Wprowadzenie klauzul w zamówieniach publicznych zwiększy bezpieczeństwo pracowników na rynku pracy oraz spowoduje, że rozstrzyganie przetargów będzie odbywać się w bardziej racjonalny sposób z punktu widzenia społecznego. Partnerzy społeczni zwracają uwagę, że zgodnie z prawem unijnym zamówienia publiczne powinny realizować również interes społeczny.
W październiku 2014 roku weszła w życie nowelizacja ustawy Prawo zamówień publicznych, która poszerzyła katalog klauzul społecznych o wymóg stosowania umów o pracę w zamówieniach publicznych – jeżeli jest to uzasadnione przedmiotem zamówienia lub charakterem wykonywanych czynności. Celem tej zmiany była eliminacja trwającej od wielu lat patologii, gdzie pracodawcy konkurowali między sobą stale obniżając koszty pracy. Doprowadziło to do wypierania umów o pracę umowami cywilnoprawnymi, to zjawisko od 2008 roku było potęgowane przez brak waloryzacji kontraktów w oparciu o rosnące wynagrodzenie minimalne.
Autorzy listu podkreślają, że niemniej istotną kwestią pozostaje uwzględnienie w przetargach publicznych pełnej – zgodnej z intencją ustawodawcy – waloryzacji. Instytucje za absolutnie konieczne uznają, by zamawiający zawsze zakładał w swoich kalkulacjach wynagrodzenia pracowników według stawek brutto.
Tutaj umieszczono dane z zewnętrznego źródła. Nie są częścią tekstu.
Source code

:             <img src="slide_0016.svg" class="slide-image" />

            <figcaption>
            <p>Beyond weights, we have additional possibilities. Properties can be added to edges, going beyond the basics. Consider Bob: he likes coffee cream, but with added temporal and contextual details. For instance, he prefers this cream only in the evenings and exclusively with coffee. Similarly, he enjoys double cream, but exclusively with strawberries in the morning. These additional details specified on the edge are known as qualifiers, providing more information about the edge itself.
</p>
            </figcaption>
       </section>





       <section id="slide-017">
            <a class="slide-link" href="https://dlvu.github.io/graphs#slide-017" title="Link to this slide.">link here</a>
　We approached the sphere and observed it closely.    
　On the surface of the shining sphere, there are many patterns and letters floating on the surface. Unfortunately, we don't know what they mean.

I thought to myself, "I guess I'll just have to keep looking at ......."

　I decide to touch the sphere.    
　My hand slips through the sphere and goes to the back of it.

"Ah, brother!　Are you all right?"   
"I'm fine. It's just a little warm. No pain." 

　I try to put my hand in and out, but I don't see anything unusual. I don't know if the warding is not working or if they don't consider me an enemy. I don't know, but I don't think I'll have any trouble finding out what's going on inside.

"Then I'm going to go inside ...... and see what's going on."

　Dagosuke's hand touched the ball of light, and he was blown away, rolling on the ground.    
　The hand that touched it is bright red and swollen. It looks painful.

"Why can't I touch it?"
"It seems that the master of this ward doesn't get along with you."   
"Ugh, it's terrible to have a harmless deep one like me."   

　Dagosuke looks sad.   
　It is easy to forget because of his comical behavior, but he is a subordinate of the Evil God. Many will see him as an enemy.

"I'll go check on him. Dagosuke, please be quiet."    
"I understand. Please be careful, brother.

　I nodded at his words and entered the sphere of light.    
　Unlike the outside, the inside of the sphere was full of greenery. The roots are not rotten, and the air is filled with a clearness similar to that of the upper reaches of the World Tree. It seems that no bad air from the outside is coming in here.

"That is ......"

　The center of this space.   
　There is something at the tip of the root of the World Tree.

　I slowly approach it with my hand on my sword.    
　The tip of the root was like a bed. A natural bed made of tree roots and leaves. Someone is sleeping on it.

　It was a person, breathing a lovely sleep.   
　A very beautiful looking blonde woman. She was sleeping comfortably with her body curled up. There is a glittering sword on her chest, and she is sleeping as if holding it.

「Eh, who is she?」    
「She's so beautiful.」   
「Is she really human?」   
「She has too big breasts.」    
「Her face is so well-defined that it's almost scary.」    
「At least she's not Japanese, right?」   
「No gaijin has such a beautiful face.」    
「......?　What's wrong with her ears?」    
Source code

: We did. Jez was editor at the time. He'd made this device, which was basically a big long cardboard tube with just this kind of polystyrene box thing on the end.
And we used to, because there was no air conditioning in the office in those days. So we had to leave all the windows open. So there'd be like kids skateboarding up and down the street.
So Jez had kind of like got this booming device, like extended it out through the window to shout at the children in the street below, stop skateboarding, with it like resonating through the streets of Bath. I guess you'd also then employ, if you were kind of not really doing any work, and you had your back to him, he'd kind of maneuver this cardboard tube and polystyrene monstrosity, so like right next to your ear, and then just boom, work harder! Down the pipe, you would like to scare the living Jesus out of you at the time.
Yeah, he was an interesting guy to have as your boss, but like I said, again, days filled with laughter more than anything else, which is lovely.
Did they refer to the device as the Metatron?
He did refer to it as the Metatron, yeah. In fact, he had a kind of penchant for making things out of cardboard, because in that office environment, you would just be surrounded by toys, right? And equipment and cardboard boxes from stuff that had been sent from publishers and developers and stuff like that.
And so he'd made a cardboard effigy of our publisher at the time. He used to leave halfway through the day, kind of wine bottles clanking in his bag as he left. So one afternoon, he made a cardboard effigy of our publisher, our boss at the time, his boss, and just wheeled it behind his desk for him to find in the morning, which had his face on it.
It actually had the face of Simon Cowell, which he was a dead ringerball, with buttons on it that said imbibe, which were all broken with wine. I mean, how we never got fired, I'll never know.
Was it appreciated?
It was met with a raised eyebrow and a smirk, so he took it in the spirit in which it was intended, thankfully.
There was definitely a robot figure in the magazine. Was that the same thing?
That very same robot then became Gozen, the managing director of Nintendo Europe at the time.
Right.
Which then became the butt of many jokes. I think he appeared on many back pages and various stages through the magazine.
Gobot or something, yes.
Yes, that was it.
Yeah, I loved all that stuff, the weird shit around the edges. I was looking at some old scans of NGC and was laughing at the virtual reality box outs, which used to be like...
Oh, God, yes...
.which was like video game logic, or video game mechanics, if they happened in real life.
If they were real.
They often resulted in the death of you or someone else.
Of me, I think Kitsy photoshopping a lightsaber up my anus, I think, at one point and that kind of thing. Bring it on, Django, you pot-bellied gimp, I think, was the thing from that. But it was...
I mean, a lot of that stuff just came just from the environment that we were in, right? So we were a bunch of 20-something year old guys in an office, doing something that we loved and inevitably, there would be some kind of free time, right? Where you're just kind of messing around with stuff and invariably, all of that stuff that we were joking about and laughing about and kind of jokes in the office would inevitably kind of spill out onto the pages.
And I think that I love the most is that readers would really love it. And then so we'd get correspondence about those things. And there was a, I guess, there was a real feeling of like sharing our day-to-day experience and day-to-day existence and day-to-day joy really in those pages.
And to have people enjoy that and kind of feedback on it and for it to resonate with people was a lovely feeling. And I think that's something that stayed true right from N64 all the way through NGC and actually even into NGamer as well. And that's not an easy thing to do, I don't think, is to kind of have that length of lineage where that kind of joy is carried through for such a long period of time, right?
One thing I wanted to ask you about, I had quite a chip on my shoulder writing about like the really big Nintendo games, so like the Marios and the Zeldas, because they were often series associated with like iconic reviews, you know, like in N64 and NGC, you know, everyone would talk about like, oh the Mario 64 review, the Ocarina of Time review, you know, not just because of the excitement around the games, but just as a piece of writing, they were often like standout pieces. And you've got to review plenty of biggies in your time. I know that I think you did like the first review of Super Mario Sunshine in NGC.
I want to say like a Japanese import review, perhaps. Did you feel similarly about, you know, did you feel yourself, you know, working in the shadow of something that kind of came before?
Tylko w takich przypadkach koszt wynagrodzenia obejmować będzie nie tylko kwotę wypłacaną pracownikowi, ale także odprowadzane podatki i składki na ubezpieczenia społeczne po stronie pracodawców.
Jednocześnie partnerzy społeczni apelują o uchwalenie nowej ustawy dotyczacej zamownień publicznych, która ma "kompleksowo uregulować kwestię przeprowadzenia przetargów publicznych" o raz rozpoczęcia konsultacji społecznych z nowo powstała Radą Dialogu Społecznego.